Print the entries exactly as given.

Segment Start: SUPPLIED MATERIAL

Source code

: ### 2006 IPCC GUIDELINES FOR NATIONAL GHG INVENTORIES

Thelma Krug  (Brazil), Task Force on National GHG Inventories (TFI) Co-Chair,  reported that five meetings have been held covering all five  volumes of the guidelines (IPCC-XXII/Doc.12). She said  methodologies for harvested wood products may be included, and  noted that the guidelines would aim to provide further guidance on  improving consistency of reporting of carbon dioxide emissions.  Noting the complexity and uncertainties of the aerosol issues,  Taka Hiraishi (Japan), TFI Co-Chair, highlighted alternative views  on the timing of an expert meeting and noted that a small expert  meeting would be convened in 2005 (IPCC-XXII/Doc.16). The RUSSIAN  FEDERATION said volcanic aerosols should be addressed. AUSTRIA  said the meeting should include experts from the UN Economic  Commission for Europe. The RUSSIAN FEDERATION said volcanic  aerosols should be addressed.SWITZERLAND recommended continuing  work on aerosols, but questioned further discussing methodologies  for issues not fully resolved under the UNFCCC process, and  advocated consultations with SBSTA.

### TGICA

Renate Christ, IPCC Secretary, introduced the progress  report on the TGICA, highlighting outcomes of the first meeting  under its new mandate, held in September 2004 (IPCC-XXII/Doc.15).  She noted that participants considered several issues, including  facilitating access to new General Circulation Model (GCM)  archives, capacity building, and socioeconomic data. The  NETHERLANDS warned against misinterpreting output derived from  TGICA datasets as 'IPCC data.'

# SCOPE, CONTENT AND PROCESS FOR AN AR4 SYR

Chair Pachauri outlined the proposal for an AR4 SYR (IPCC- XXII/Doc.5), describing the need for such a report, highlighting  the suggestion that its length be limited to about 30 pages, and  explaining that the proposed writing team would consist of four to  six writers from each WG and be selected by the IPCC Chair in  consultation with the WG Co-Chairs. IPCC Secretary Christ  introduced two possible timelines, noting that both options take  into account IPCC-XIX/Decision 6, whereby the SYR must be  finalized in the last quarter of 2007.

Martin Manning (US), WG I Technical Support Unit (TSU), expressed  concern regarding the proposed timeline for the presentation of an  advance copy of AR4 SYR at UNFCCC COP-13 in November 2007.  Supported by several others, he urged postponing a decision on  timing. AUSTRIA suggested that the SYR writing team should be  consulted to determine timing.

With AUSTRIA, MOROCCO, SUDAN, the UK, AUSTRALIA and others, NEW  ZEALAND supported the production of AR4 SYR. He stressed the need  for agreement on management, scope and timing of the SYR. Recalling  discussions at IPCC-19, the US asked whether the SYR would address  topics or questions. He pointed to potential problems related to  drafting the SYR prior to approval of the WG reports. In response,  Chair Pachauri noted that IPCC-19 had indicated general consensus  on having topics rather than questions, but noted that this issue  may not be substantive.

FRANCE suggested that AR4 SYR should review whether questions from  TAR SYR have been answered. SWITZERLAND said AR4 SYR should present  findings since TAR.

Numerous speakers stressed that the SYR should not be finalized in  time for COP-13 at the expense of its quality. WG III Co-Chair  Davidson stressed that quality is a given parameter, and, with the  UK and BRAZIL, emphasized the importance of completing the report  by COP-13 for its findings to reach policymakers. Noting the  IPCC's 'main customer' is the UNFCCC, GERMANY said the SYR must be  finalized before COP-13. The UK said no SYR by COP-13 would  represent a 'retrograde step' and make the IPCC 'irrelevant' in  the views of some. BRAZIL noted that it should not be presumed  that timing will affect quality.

Segment End: SUPPLIED MATERIAL

- ANSWER SECTION
Source code

: ### 2006 IPCC GUIDELINES FOR NATIONAL GHG INVENTORIES

Thelma Krug  (Brazil), Task Force on National GHG Inventories (TFI) Co-Chair,  reported that five meetings have been held covering all five  volumes of the guidelines (IPCC-XXII/Doc.12). She said  methodologies for harvested wood products may be included, and  noted that the guidelines would aim to provide further guidance on  improving consistency of reporting of carbon dioxide emissions.  Noting the complexity and uncertainties of the aerosol issues,  Taka Hiraishi (Japan), TFI Co-Chair, highlighted alternative views  on the timing of an expert meeting and noted that a small expert  meeting would be convened in 2005 (IPCC-XXII/Doc.16). The RUSSIAN  FEDERATION said volcanic aerosols should be addressed. AUSTRIA  said the meeting should include experts from the UN Economic  Commission for Europe. The RUSSIAN FEDERATION said volcanic  aerosols should be addressed.SWITZERLAND recommended continuing  work on aerosols, but questioned further discussing methodologies  for issues not fully resolved under the UNFCCC process, and  advocated consultations with SBSTA.

### TGICA

Renate Christ, IPCC Secretary, introduced the progress  report on the TGICA, highlighting outcomes of the first meeting  under its new mandate, held in September 2004 (IPCC-XXII/Doc.15).  She noted that participants considered several issues, including  facilitating access to new General Circulation Model (GCM)  archives, capacity building, and socioeconomic data. The  NETHERLANDS warned against misinterpreting output derived from  TGICA datasets as 'IPCC data.'

# SCOPE, CONTENT AND PROCESS FOR AN AR4 SYR

Chair Pachauri outlined the proposal for an AR4 SYR (IPCC- XXII/Doc.5), describing the need for such a report, highlighting  the suggestion that its length be limited to about 30 pages, and  explaining that the proposed writing team would consist of four to  six writers from each WG and be selected by the IPCC Chair in  consultation with the WG Co-Chairs. IPCC Secretary Christ  introduced two possible timelines, noting that both options take  into account IPCC-XIX/Decision 6, whereby the SYR must be  finalized in the last quarter of 2007.

Martin Manning (US), WG I Technical Support Unit (TSU), expressed  concern regarding the proposed timeline for the presentation of an  advance copy of AR4 SYR at UNFCCC COP-13 in November 2007.  Supported by several others, he urged postponing a decision on  timing. AUSTRIA suggested that the SYR writing team should be  consulted to determine timing.

With AUSTRIA, MOROCCO, SUDAN, the UK, AUSTRALIA and others, NEW  ZEALAND supported the production of AR4 SYR. He stressed the need  for agreement on management, scope and timing of the SYR. Recalling  discussions at IPCC-19, the US asked whether the SYR would address  topics or questions. He pointed to potential problems related to  drafting the SYR prior to approval of the WG reports. In response,  Chair Pachauri noted that IPCC-19 had indicated general consensus  on having topics rather than questions, but noted that this issue  may not be substantive.

FRANCE suggested that AR4 SYR should review whether questions from  TAR SYR have been answered. SWITZERLAND said AR4 SYR should present  findings since TAR.

Numerous speakers stressed that the SYR should not be finalized in  time for COP-13 at the expense of its quality. WG III Co-Chair  Davidson stressed that quality is a given parameter, and, with the  UK and BRAZIL, emphasized the importance of completing the report  by COP-13 for its findings to reach policymakers. Noting the  IPCC's 'main customer' is the UNFCCC, GERMANY said the SYR must be  finalized before COP-13. The UK said no SYR by COP-13 would  represent a 'retrograde step' and make the IPCC 'irrelevant' in  the views of some. BRAZIL noted that it should not be presumed  that timing will affect quality.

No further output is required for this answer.